И чем дольше молчал герцог, тем сложнее ему было выдавить из себя слово и тем страшнее становилось мадам де Ажур, по зловещим слухам палачей, знавшей к чему или куда приводят (в Венсенский замок, в башню «Дьявола», где помещаются все те, с кем больше не о чём говорить) все эти недоговорки и молчание высокородных господ. И мадам де Ажур уже потеряв связь со временем и со своими ногами, уже было приготовилась пасть перед герцогом в раскаянье за своё любопытство, как герцог, уже сам не выдержавший этой пытки себя видами мадам де Ажур, в нервном приступе закрыл глаза и с маской безразличия двинулся подальше от этого места туда, куда его глаза не глядят.

Что только на первых порах, когда открытое пространство зала позволяет не натолкнуться на кого-либо или на что-либо, легко сделать. А вот когда перед вами стоят двери, а вы их не видите, то вероятность непопадания в них увеличивается многократно. Но к удивлению мадам де Ажур, герцог не промазал, а без всякого со своей стороны затруднения, с первого раза попал в дверное пространство, и всё это с закрытыми глазами. Правда, если не быть столь легковерным, как мадам де Ажур, а иметь некоторую предубеждённость к герцогу де Гизу, то, пожалуй, все эти его успехи в плане попадания в двери с первого раза, можно записать насчёт его хитроумности. Где де Гиз, так сказать, слегка с жульничал и оставил для себя небольшое пространство — он не до конца закрыл глаза, что и позволило ему безошибочно с ориентироваться в пространстве.

Ну а мадам де Ажур, несмотря на то, что ей не пришлось прибегать к таким хитроумным выходам из этого затруднительного положения, всё же испытывала некоторую разориентацию, как в дворцовом, так и в своём статусном пространстве, где она теперь и не знала, в каком качестве находится перед лицом герцога. А заговорить с ним она теперь уже точно не посмеет.
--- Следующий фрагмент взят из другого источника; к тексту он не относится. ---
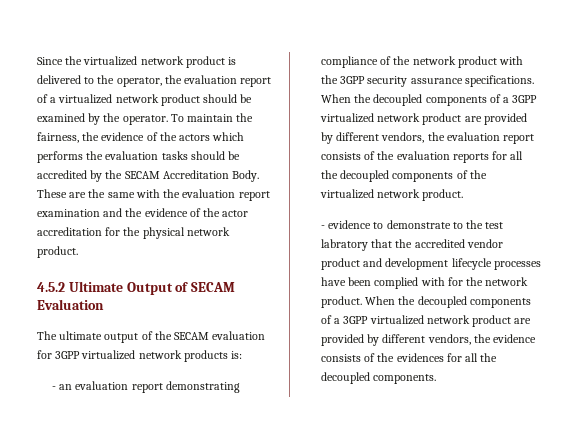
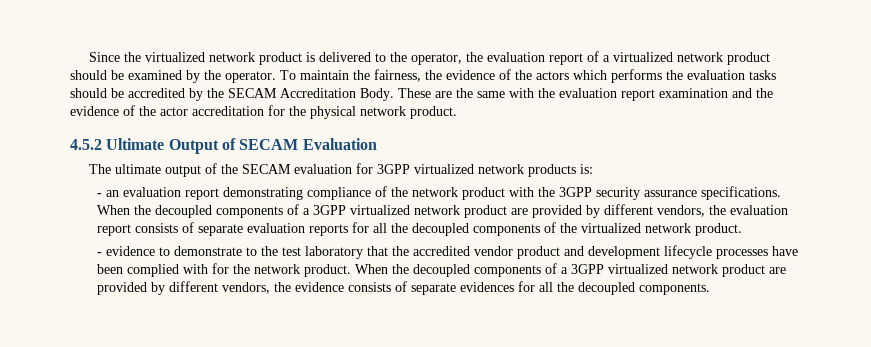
[377,151,395,160] the -> [198,224,244,236] separate
[320,239,368,251] labratory -> [305,246,364,259] laboratory
[377,353,395,362] the -> [411,283,457,295] separate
И мадам де Ажур, как натура легковерная и вспыльчивая, находясь во всём этом сомнении, тут же предалась осуждениям его возрастной недальновидности, и как только она войдя в зал, увидела герцога, то тут же потемнела в глазах и начала вешать всех собак (а все знали некоторую обособленность герцога от собак, которых он даже на охоте старался обходить, а лучше объезжать на лошади стороной) на герцога: «Да что б ты сдох, старый хрыч! Сам меня позвал, а теперь я ещё и виновата. Ненавижу!».

Что же касается Генриха Анжуйского, то он, несмотря на все эти будущие затруднения связанные дуэлью, чувствовал себя намного лучше, чем до встречи с де Гизом, с чем он и направился дальше в поисках виконта Трофима. Что на этот раз для Генриха увенчалось успехом, чего не скажешь по виконту, в чьих далеко идущих планах, даже намёка не было на встречу с каким-либо мужским лицом, а вот с дамой, как раз было. Так что появление Генриха в одной из зальных комнат, служащих для конфиденциальных, тет-а-тет разговоров, не то чтобы не вызвало воодушевления у виконта, любившего своими неожиданными выходами и выходками из-за тайной ниши, делать дамам умопомрачительные сюрпризы, но даже вылилось в нескрываемое на его лице разочарование.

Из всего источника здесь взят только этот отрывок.